On April 11, 2020, Governor Northam signed S.B. 868 (a.k.a. the “Virginia Values Act”) into law. This bill, promoted by the Virginia Senate, will take effect on July 1, 2020, and will greatly expand the protection for workers in Virginia, particularly the protections provided by the Virginia Human Rights Act (VHRA), as well as expanding protections connected to housing and access to public accommodations.
Under the Virginia Values Act, employers with fifteen or more employees, are broadly prohibited from “unlawful employment practices” on the basis of race, color, religion, national origin, status as a veteran, sex, sexual orientation, gender identity, marital status, pregnancy, childbirth and related medical conditions, and lactation.
“Unlawful employment practice” is a much broader term than unlawful discharge, and may allow for causes of action based on discrimination in compensation, privileges or opportunities. Employers will also be required to provide reasonable accommodations related to pregnancy, childbirth, lactation, and related medical conditions, when requested by the employee. This means an employee can bring an action for discrimination without being terminated. The Virginia Values Act recognizes that discrimination takes many forms, not merely refusal to employee, and expands protections accordingly.
Perhaps even more significant, the Virginia Values Act creates a private right to a cause of action for aggrieved employees, though the process for bringing a cause of action under this Act is somewhat complicated.
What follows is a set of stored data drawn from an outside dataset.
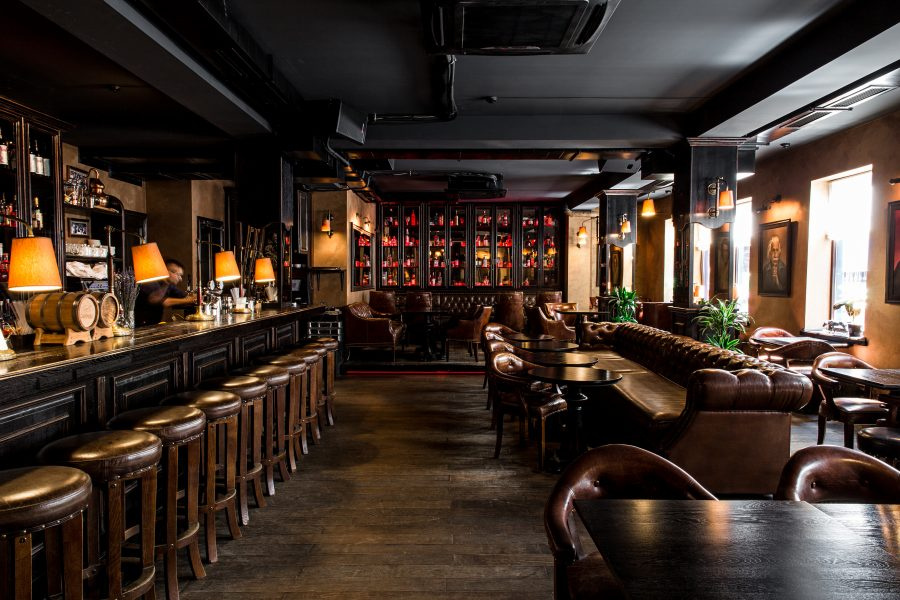
Find the location of `small orange lamps`. small orange lamps is located at coordinates (150, 269), (30, 272), (219, 272), (273, 271).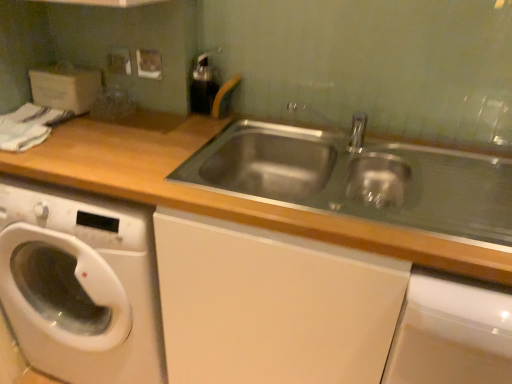
Question: Considering the positions of metallic silver electric outlet at upper left and wooden at left in the image, is metallic silver electric outlet at upper left wider or thinner than wooden at left?

Choices:
 (A) thin
 (B) wide

Answer: (A)

Question: From the image's perspective, relative to wooden at left, is metallic silver electric outlet at upper left above or below?

Choices:
 (A) below
 (B) above

Answer: (B)

Question: Which object is positioned closest to the wooden at left?

Choices:
 (A) metallic silver electric outlet at upper left
 (B) white glossy washing machine at lower left

Answer: (B)

Question: Which is farther from the metallic silver electric outlet at upper left?

Choices:
 (A) wooden at left
 (B) white glossy washing machine at lower left

Answer: (B)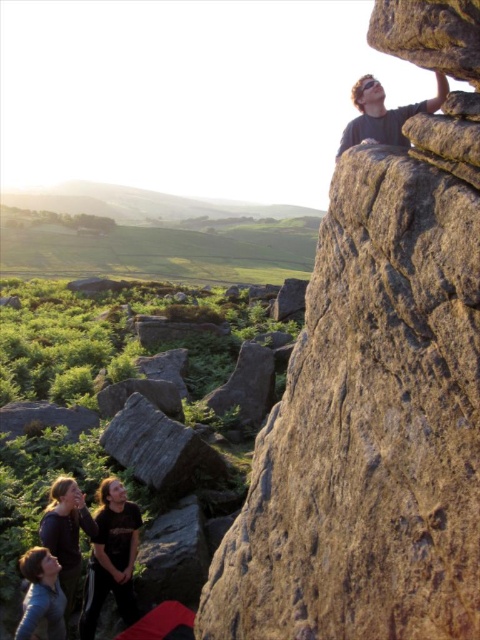
Who is positioned more to the right, dark brown leather jacket at lower left or matte black shirt at upper right?

From the viewer's perspective, matte black shirt at upper right appears more on the right side.

Is dark brown leather jacket at lower left wider than matte black shirt at upper right?

Incorrect, dark brown leather jacket at lower left's width does not surpass matte black shirt at upper right's.

You are a GUI agent. You are given a task and a screenshot of the screen. Output one action in this format:
    pyautogui.click(x=<x>, y=<y>)
    Task: Click on the dark brown leather jacket at lower left
    This screenshot has height=640, width=480.
    Given the screenshot: What is the action you would take?
    pyautogui.click(x=111, y=557)

Between rough textured rock at upper right and dark blue shirt at lower left, which one is positioned lower?

dark blue shirt at lower left is below.

Does rough textured rock at upper right have a lesser height compared to dark blue shirt at lower left?

No, rough textured rock at upper right is not shorter than dark blue shirt at lower left.

This screenshot has width=480, height=640. Describe the element at coordinates (372, 416) in the screenshot. I see `rough textured rock at upper right` at that location.

Where is `rough textured rock at upper right`? rough textured rock at upper right is located at coordinates (372, 416).

Image resolution: width=480 pixels, height=640 pixels. Describe the element at coordinates (67, 532) in the screenshot. I see `dark blue shirt at lower left` at that location.

Who is positioned more to the right, dark blue shirt at lower left or blue denim jacket at lower left?

Positioned to the right is blue denim jacket at lower left.

Measure the distance between point (56, 488) and camera.

Point (56, 488) is 6.43 meters away from camera.

Where is `dark blue shirt at lower left`? dark blue shirt at lower left is located at coordinates (67, 532).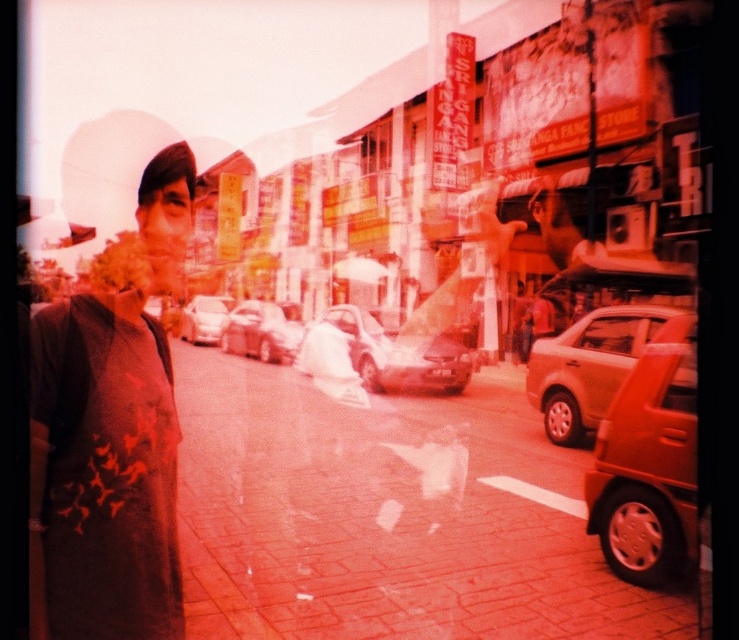
Question: Does brick pavement at center have a lesser width compared to matte gold car at right?

Choices:
 (A) yes
 (B) no

Answer: (B)

Question: Which object appears closest to the camera in this image?

Choices:
 (A) metallic silver car at center
 (B) shiny silver sedan at center

Answer: (A)

Question: Can you confirm if matte gold car at right is positioned below metallic silver car at center?

Choices:
 (A) no
 (B) yes

Answer: (B)

Question: Which point is farther from the camera taking this photo?

Choices:
 (A) (262, 326)
 (B) (341, 324)

Answer: (A)

Question: Where is metallic orange car at right located in relation to matte silver car at center in the image?

Choices:
 (A) right
 (B) left

Answer: (A)

Question: Which of the following is the closest to the observer?

Choices:
 (A) (384, 346)
 (B) (234, 632)
 (C) (647, 305)

Answer: (B)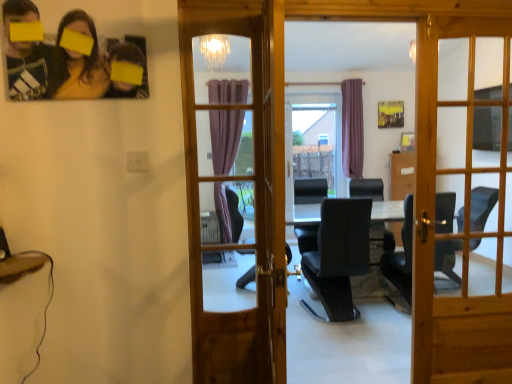
What do you see at coordinates (234, 188) in the screenshot? I see `wooden door at center, which ranks as the 2th door in right-to-left order` at bounding box center [234, 188].

The image size is (512, 384). I want to click on wooden door at center, the 1th door from the left, so click(234, 188).

This screenshot has height=384, width=512. Describe the element at coordinates (69, 59) in the screenshot. I see `matte black photo frame at upper left` at that location.

Identify the location of wooden door at center, the 1th door from the left. Image resolution: width=512 pixels, height=384 pixels. (234, 188).

In terms of width, does black leather chair at center look wider or thinner when compared to wooden door at center, the 1th door from the left?

In the image, black leather chair at center appears to be wider than wooden door at center, the 1th door from the left.

Is black leather chair at center positioned beyond the bounds of wooden door at center, the 1th door from the left?

Yes, black leather chair at center is not within wooden door at center, the 1th door from the left.

Between black leather chair at center and wooden door at center, which ranks as the 2th door in right-to-left order, which one has larger size?

black leather chair at center.

Image resolution: width=512 pixels, height=384 pixels. In order to click on chair to the right of wooden door at center, which ranks as the 2th door in right-to-left order in this screenshot , I will do [366, 188].

At what (x,y) coordinates should I click in order to perform the action: click on chair below the matte black photo frame at upper left (from the image's perspective). Please return your answer as a coordinate pair (x, y). Looking at the image, I should click on pos(366,188).

Which is less distant, (40, 31) or (393, 242)?

The point (40, 31) is closer to the camera.

Can black leather chair at center be found inside matte black photo frame at upper left?

Actually, black leather chair at center is outside matte black photo frame at upper left.

Is matte black photo frame at upper left thinner than black leather chair at center?

Correct, the width of matte black photo frame at upper left is less than that of black leather chair at center.

Considering the relative positions of matte black photo frame at upper left and wooden door at center, the 1th door from the left, in the image provided, is matte black photo frame at upper left in front of wooden door at center, the 1th door from the left,?

Yes.

From a real-world perspective, who is located higher, matte black photo frame at upper left or wooden door at center, which ranks as the 2th door in right-to-left order?

In real-world perspective, matte black photo frame at upper left is above.

Is matte black photo frame at upper left positioned with its back to wooden door at center, the 1th door from the left?

No, matte black photo frame at upper left is not facing the opposite direction of wooden door at center, the 1th door from the left.

Between wooden door at center, the 1th door from the left, and wooden door at center, marked as the 1th door in a right-to-left arrangement, which one is positioned in front?

wooden door at center, the 1th door from the left.

From a real-world perspective, between wooden door at center, the 1th door from the left, and wooden door at center, which ranks as the 2th door in left-to-right order, who is vertically higher?

From a 3D spatial view, wooden door at center, the 1th door from the left, is above.

Who is shorter, wooden door at center, the 1th door from the left, or wooden door at center, marked as the 1th door in a right-to-left arrangement?

With less height is wooden door at center, the 1th door from the left.

Is wooden door at center, which ranks as the 2th door in right-to-left order, inside the boundaries of wooden door at center, which ranks as the 2th door in left-to-right order, or outside?

wooden door at center, which ranks as the 2th door in right-to-left order, is outside wooden door at center, which ranks as the 2th door in left-to-right order.

How many degrees apart are the facing directions of matte black photo frame at upper left and wooden door at center, which ranks as the 2th door in left-to-right order?

The angular difference between matte black photo frame at upper left and wooden door at center, which ranks as the 2th door in left-to-right order, is 1.09 degrees.

In the scene shown: Is matte black photo frame at upper left not near wooden door at center, marked as the 1th door in a right-to-left arrangement?

That's right, there is a large distance between matte black photo frame at upper left and wooden door at center, marked as the 1th door in a right-to-left arrangement.

What are the coordinates of `the 2nd door below the matte black photo frame at upper left (from the image's perspective)` in the screenshot? It's located at (454, 236).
The employee alleging unlawful employment practices must first comply with the Act’s procedure by filing a complaint with the Division of Human Rights (DHR). The DHR will engage in its own investigations, but upon request from the employee will issue a notice of the right to file a civil action after 180 days have past from the original complaint.
The employee, with her notice of right to file a civil action may then bring an action in an appropriate Court that has jurisdiction over the employer. If the employee is successful in this action, the court or jury may award compensatory and punitive damages, as well as attorney fees and costs, and may grant any injunctions it deems appropriate. While the punitive damages would be capped at the state limit of $350,000.00, the compensatory damages and attorney fees are not capped, even by employer size.
This is a significant increase from the previous law, which limited potential damages to one years back pay for the position lost, and up to 25% of those damages in attorney fees. Limited damages made it harder to bring and maintain cases, as costs and fees could rapidly meet and potentially exceed any potential to recover.
While the Virginia Values Act will doubtlessly be the subject of a great deal of debate and will develop in the form of court decisions, it is clear that the VHRA, and the causes of action connected with it have been significantly and substantially increased and expanded for employees throughout the State.